After meeting with retail, supermarket and food industry executives, Mantega last week said business leaders have committed to cut the prices of consumer products including meat, sugar and toilet paper.
"This should impact the inflation rate so that it falls rapidly," Mantega told reporters in Brasilia on Monday. The impact on the IPCA consumer price index is not yet clear, he added, noting that analysts have forecast the tax breaks will likely trim between 0.2 percent and 0.6 percent off the inflation rate.
President Dilma Rousseff's government is scrambling to tame the quickening pace of inflation, which could undermine efforts to boost a feeble economic recovery as well as her own re-election bid next year.
The tax breaks could also delay an interest rate hike by the central bank as policymakers grow increasingly worried about inflation edging closer to the official ceiling of 6.5 percent.
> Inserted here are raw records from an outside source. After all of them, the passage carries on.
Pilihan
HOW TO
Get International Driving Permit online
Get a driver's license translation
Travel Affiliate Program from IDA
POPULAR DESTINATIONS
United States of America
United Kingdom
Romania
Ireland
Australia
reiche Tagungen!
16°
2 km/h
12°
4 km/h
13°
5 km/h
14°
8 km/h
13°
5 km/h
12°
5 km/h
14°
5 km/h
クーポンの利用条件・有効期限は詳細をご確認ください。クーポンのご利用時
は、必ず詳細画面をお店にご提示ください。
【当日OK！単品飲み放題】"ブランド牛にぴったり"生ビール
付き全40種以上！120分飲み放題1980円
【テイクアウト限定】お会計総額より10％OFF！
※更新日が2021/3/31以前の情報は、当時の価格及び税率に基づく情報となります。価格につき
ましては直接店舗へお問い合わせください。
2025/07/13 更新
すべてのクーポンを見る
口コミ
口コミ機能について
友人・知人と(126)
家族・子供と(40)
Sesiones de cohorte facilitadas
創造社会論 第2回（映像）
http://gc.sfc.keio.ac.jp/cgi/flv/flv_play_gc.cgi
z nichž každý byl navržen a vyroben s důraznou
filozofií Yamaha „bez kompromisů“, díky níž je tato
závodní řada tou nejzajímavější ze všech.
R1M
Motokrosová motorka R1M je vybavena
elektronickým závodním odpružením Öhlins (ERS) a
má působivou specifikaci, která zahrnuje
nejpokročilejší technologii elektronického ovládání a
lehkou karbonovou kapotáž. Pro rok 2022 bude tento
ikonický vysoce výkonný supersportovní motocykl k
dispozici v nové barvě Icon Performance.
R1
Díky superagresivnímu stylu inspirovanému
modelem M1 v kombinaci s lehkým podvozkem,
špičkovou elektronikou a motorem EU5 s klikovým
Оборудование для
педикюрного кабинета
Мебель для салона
Economists polled by the central bank expect it to raise the benchmark Selic rate to 8 percent from the current 7.25 percent by year-end.
Rousseff announced the tax breaks in a television address on Friday, reaffirming her government commitment to fight inflation in a country scarred by earlier bouts of hyperinflation.
She estimated that the tax breaks should ease the prices of those staple goods by between 9.25 percent and 12.5 percent. A supermarket association executive said on Monday, however, that the impact would more likely be closer to 3 percent to 6 percent.